LISTED RECORDS
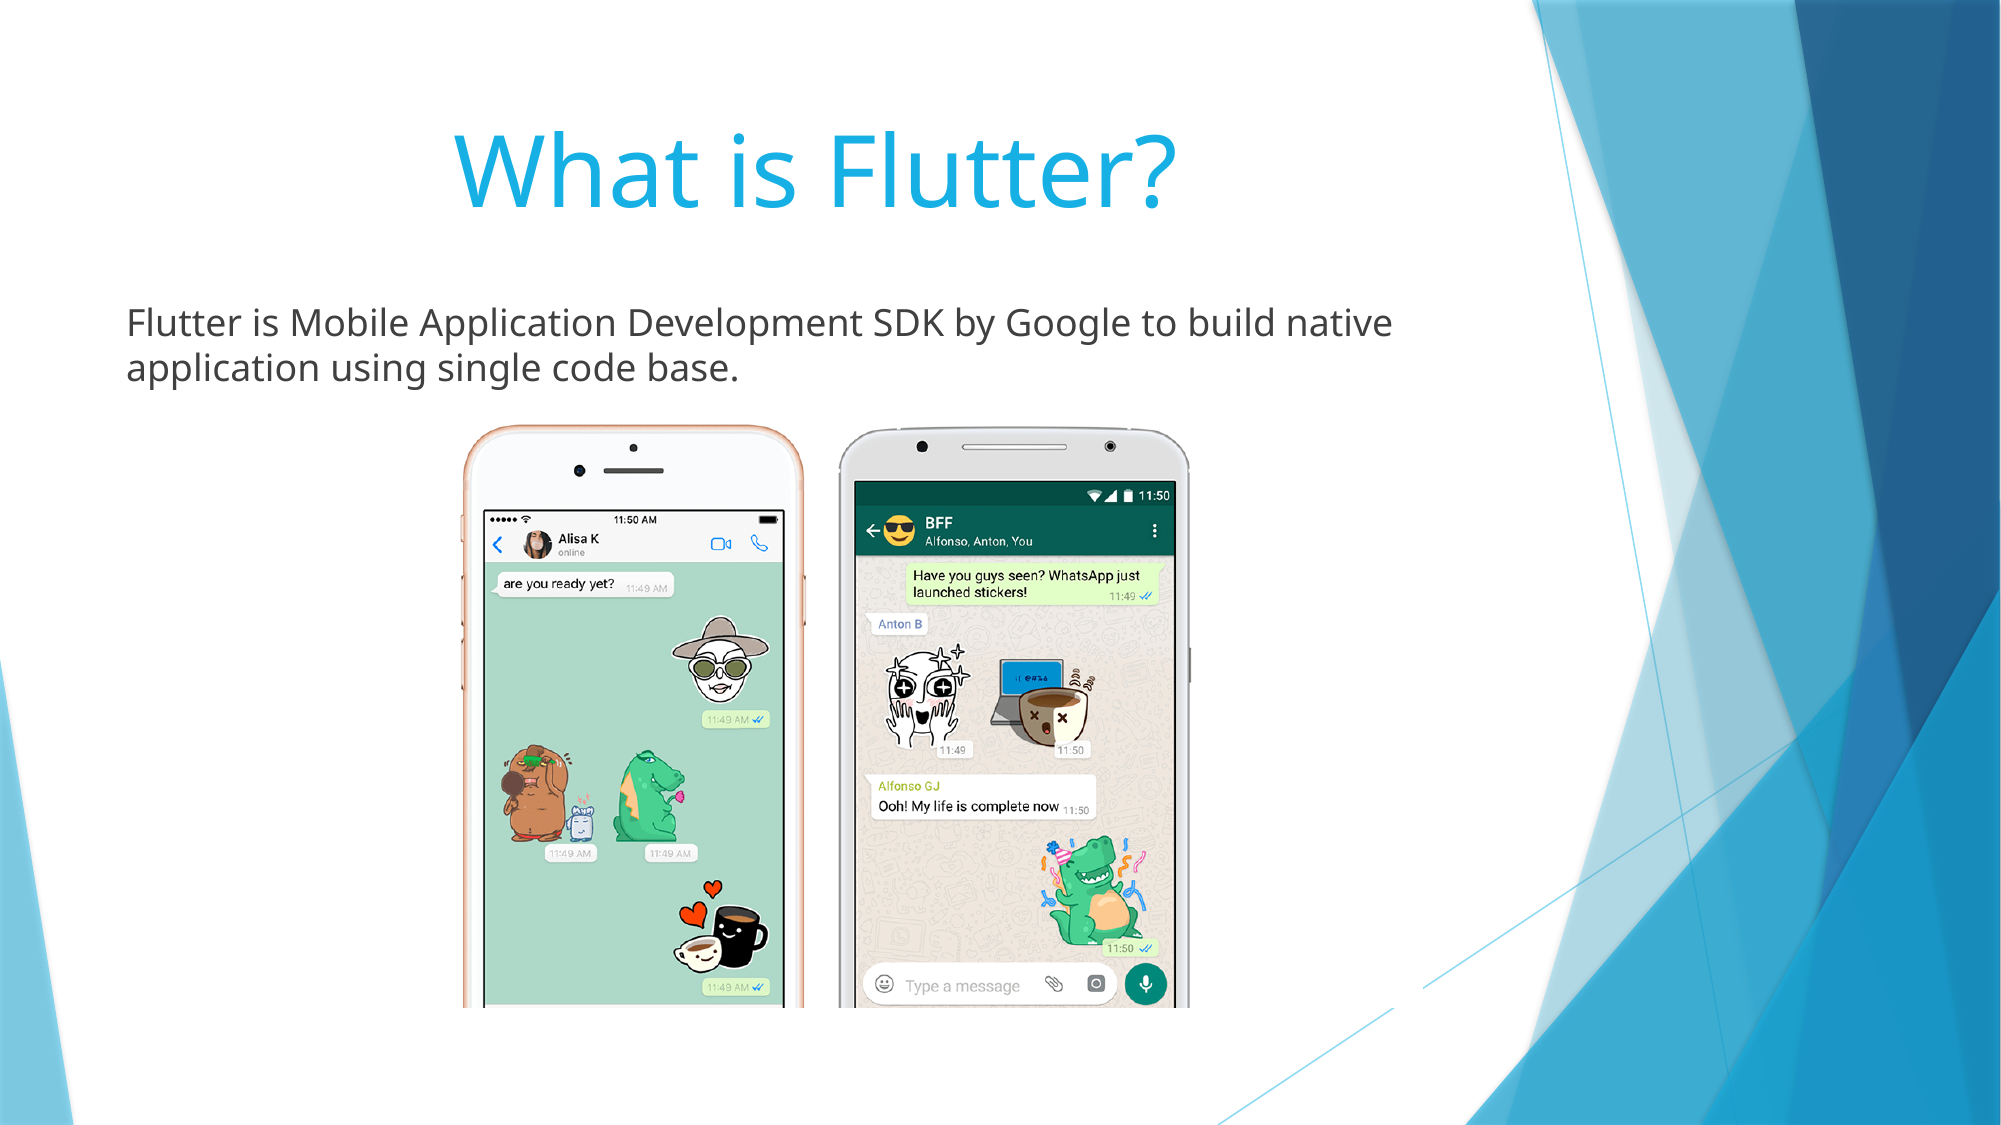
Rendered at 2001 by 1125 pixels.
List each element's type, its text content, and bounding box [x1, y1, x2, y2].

list Flutter is Mobile Application Development SDK by Google to build native application using single code base. [111, 291, 1522, 929]
title What is Flutter? [111, 99, 1522, 291]
picture [208, 400, 1424, 1009]
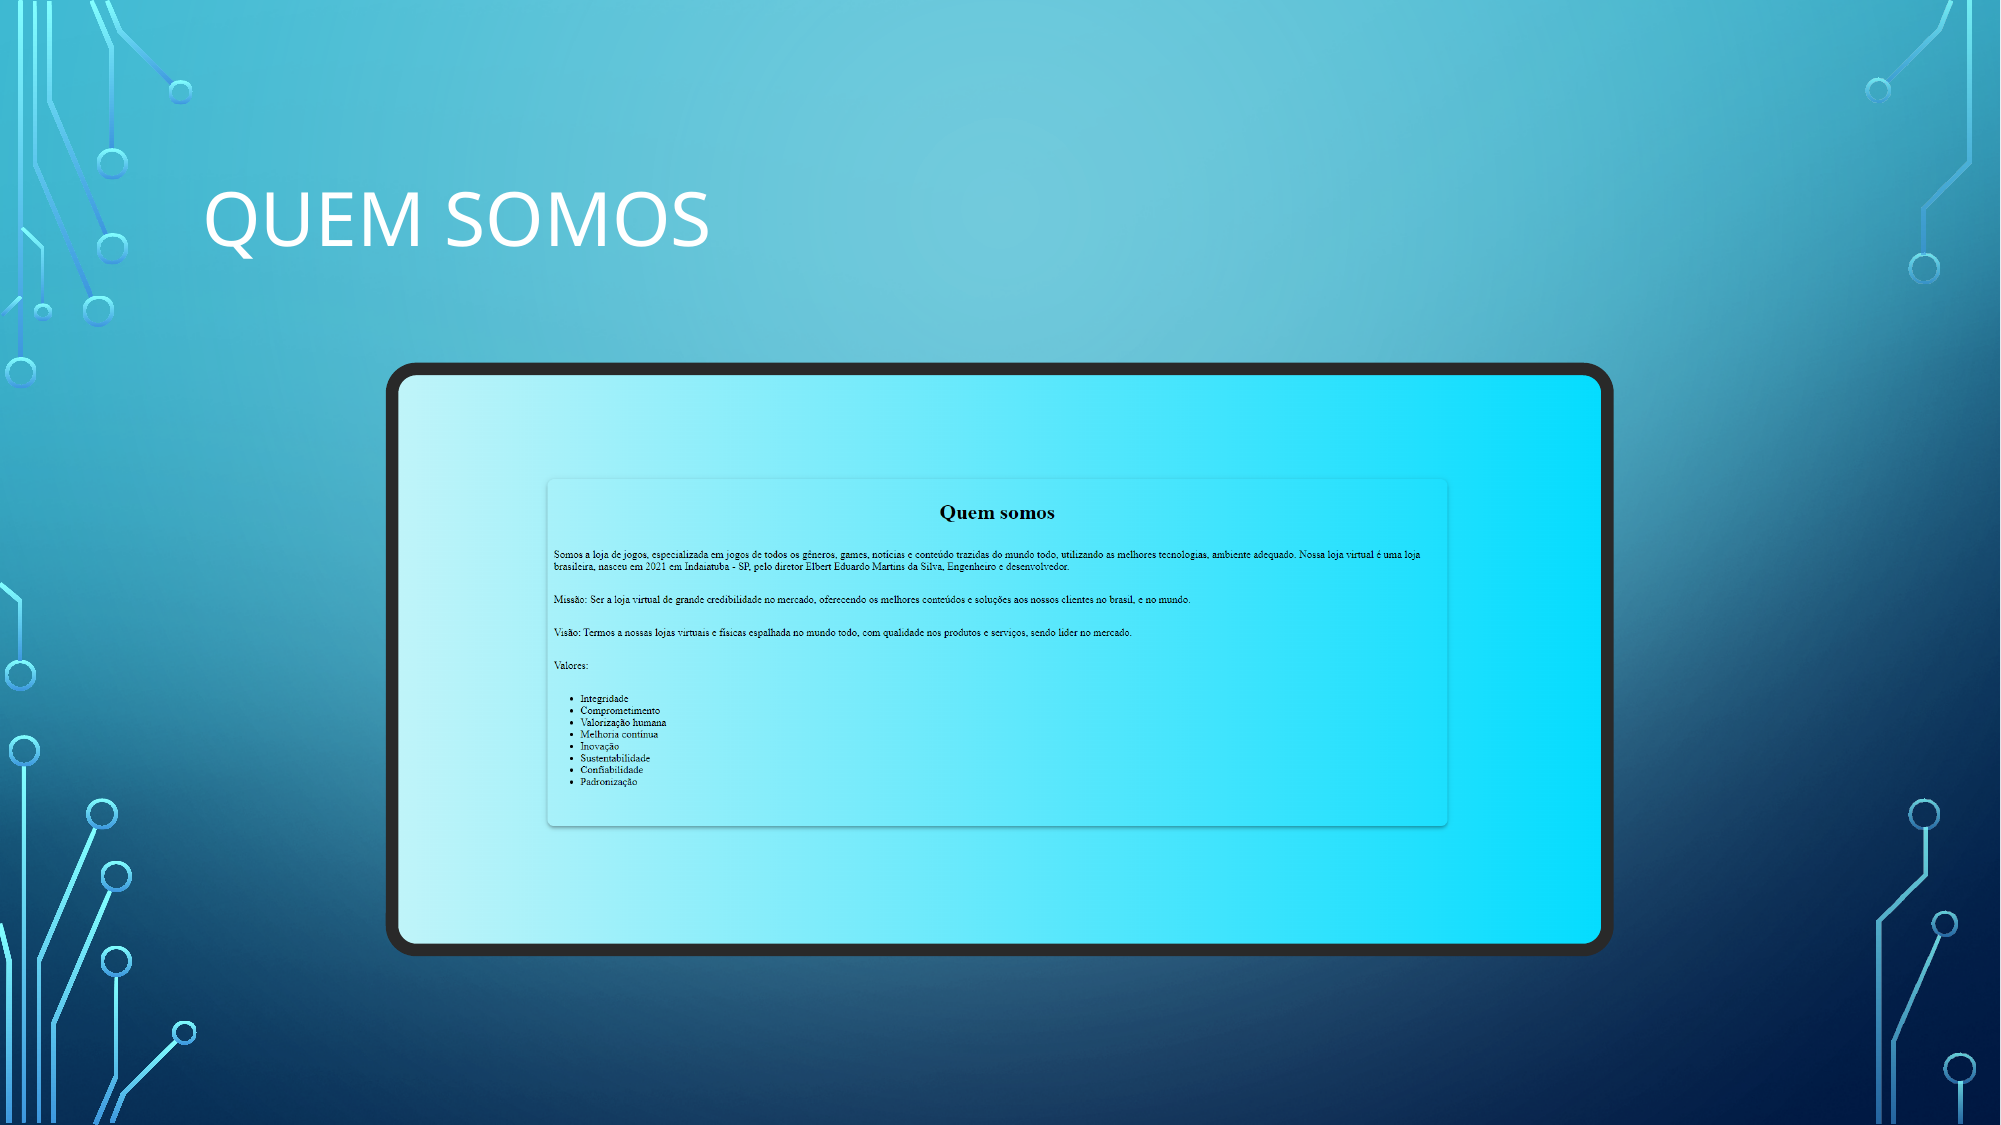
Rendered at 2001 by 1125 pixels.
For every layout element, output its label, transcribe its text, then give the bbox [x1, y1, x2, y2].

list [391, 368, 1608, 951]
title Quem somos [187, 101, 1813, 344]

TASK DESCRIPTION
Every entry in the listing is to be duplicated precisely, except for its pictures.

OUTPUT FOR THIS TASK
Rendered at 2001 by 1125 pixels.
List each element's type, its text content, and bounding box [x1, y1, x2, y2].

list Flutter is Mobile Application Development SDK by Google to build native application using single code base. [111, 291, 1522, 929]
title What is Flutter? [111, 99, 1522, 291]
picture [208, 400, 1424, 1009]
Rendered at 2001 by 1125 pixels.
For every layout element, output its label, transcribe its text, then give the bbox [x1, y1, x2, y2].

list [391, 368, 1608, 951]
title Quem somos [187, 101, 1813, 344]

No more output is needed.